Borussia Dortmund-Juventus, finale maledetta: i bianconeri soccombono tra legni, gol annullati e rigori negati

Il 28 maggio 1997 la Juventus perse una finale di Champions maledetta contro il Borussia Dortmund: 3-1 per i gialloneri, tra mille rimpianti

Quando si dice una finale maledetta. Notte amara quella del 28 maggio per la Juventus. Nel 1997 i bianconeri persero all’Olympiastadion contro il Borussia Dortmund. Finale maledetta perché la squadra di Lippi domina in lungo e in largo ma esce sconfitta. I gialloneri, guidati da Ottmar Hitzfeld, furono una vera e propria sorpresa di quell’edizione dell Champions. Eliminarono in semifinale il ben più esperto e forte Manchester United. La Juve arrivava con i favori del pronostico, dopo aver eliminato il Rosenborg e l’Ajax. Due interventi sospetti da rigore (su Jugovic e Del Piero) e un gol annullato a Vieri per un fallo di mano molto dubbio.
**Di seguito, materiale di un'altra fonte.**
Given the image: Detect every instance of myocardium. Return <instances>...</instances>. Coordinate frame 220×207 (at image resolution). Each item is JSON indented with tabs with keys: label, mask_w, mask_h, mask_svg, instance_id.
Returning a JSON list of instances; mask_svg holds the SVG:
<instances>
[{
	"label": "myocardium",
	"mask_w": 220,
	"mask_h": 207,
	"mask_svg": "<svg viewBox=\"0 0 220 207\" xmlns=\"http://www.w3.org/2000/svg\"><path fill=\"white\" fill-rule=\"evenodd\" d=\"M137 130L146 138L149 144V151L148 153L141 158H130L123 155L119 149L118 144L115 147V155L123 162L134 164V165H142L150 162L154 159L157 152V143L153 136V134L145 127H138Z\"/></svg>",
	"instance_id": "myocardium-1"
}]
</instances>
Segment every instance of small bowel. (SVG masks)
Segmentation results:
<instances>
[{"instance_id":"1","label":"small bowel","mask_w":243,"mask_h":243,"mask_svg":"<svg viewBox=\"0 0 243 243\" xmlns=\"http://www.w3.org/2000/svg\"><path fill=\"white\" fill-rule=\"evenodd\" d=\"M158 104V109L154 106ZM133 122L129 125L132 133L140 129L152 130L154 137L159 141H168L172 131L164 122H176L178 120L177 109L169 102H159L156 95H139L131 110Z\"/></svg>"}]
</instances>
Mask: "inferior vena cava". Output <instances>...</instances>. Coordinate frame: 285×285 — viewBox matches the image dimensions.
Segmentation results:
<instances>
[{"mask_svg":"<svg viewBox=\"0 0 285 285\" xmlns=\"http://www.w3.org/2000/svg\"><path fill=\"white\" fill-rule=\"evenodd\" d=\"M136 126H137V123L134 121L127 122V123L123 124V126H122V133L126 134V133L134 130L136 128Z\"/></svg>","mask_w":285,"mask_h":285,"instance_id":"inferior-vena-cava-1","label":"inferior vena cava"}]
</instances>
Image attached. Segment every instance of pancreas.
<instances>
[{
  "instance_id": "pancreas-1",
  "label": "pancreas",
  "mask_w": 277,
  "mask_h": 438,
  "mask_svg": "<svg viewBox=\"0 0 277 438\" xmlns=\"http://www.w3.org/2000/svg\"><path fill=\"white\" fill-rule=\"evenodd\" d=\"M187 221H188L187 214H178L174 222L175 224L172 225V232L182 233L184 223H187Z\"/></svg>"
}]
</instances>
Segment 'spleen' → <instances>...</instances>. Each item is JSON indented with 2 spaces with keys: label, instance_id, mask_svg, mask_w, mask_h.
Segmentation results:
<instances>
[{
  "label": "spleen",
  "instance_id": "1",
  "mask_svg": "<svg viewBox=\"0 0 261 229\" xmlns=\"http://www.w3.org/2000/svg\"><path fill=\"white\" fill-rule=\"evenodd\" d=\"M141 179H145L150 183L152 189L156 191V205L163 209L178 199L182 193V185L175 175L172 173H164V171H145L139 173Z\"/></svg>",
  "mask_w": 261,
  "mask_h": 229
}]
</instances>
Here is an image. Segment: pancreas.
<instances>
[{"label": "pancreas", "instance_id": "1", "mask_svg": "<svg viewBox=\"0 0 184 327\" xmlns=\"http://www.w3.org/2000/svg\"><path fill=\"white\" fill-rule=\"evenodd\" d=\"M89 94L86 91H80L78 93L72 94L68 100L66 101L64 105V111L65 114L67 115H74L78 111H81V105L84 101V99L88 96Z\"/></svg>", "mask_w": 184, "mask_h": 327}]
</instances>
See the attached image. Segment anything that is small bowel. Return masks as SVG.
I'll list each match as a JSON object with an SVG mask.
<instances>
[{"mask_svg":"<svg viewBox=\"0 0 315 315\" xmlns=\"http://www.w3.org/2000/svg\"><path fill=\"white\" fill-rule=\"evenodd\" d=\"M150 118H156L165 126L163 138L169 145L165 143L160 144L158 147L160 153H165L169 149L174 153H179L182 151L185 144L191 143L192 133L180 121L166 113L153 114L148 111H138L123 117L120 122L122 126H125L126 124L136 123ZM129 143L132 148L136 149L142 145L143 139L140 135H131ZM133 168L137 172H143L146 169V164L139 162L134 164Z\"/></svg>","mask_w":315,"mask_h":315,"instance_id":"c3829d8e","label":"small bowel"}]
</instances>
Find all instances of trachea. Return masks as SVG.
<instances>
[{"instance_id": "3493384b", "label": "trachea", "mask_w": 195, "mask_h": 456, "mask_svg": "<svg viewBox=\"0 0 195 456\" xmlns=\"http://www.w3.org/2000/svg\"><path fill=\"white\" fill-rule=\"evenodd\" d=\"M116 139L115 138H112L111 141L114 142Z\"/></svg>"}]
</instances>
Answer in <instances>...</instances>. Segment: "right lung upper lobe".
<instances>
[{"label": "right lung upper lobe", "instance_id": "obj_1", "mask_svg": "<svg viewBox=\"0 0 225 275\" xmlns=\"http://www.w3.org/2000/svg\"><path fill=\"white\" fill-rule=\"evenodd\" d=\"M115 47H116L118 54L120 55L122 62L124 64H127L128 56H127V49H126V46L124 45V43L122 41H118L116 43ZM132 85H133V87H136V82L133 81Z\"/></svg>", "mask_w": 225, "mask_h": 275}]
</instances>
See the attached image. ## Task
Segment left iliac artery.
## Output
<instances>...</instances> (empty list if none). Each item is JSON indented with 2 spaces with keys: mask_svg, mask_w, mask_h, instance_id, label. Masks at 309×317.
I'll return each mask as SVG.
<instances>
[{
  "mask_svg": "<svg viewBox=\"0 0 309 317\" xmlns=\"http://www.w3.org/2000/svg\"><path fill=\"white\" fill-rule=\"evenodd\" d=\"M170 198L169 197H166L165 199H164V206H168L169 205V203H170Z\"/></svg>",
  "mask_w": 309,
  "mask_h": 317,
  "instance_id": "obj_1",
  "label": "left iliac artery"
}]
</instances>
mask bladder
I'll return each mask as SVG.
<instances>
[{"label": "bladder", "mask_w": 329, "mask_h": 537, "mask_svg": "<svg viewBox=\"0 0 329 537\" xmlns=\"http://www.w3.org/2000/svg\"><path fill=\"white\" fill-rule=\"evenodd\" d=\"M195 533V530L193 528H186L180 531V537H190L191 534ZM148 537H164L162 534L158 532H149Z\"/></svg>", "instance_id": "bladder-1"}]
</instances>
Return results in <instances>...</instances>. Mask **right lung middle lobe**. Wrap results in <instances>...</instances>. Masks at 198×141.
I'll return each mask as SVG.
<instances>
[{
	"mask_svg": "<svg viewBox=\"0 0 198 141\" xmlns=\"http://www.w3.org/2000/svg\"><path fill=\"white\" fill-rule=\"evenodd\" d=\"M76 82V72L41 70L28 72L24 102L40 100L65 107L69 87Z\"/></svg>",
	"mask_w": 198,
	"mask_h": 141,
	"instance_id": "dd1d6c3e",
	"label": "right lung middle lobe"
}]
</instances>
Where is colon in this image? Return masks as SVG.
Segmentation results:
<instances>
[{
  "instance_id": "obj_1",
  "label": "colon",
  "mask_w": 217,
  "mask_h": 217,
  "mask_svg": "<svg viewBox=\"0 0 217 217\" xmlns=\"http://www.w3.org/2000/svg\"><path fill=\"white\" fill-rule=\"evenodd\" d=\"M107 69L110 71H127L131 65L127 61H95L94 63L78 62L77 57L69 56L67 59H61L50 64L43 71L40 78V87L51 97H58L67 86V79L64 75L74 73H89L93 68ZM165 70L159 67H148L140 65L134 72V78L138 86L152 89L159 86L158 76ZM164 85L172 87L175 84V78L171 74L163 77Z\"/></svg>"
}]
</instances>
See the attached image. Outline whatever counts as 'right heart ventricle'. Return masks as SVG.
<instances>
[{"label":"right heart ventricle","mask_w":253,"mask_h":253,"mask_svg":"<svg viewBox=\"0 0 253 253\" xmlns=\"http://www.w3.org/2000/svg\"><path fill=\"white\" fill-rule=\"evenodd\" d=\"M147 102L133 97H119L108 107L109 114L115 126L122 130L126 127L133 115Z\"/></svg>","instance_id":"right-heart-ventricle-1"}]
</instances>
Juve ad un passo dal gol nella prima mezz’ora prima con Vieri, poi con Jugovic. Ma alla prima vera occasione è il Borussia a passare: sull’angolo battuto da Moeller, Peruzzi smanaccia, Reuter controcrossa e Riedle infila la porta dopo uno stop di petto. Passano cinque minuti e il copione si ripete: Moeller pesca direttamente Riedle, che di testa trova il 2-0. Sul finire del primo tempo, Zidane coglie il palo. Altro segnale nefasto.

Nella ripresa Lippi si gioca la carta Del Piero. Klos deve calare due ottimi interventi: prima su Del Piero, poi su Vieri. Del Piero accorcia le distanze, con un bel colpo di tacco sul cross di Boksic. Al 68′ un altro contatto dubbio: lo scatenato Del Piero viene strattonato in area, ma per l’arbitro Puhl niente da segnalare. E’ il penultimo segnale di una partita maledetta. L’ultimo sarà il gol di Ricken, appena entrato, che con un pallonetto scavalca Peruzzi per il 3-1 finale. Una notte amara per la Juve e i suoi tifosi.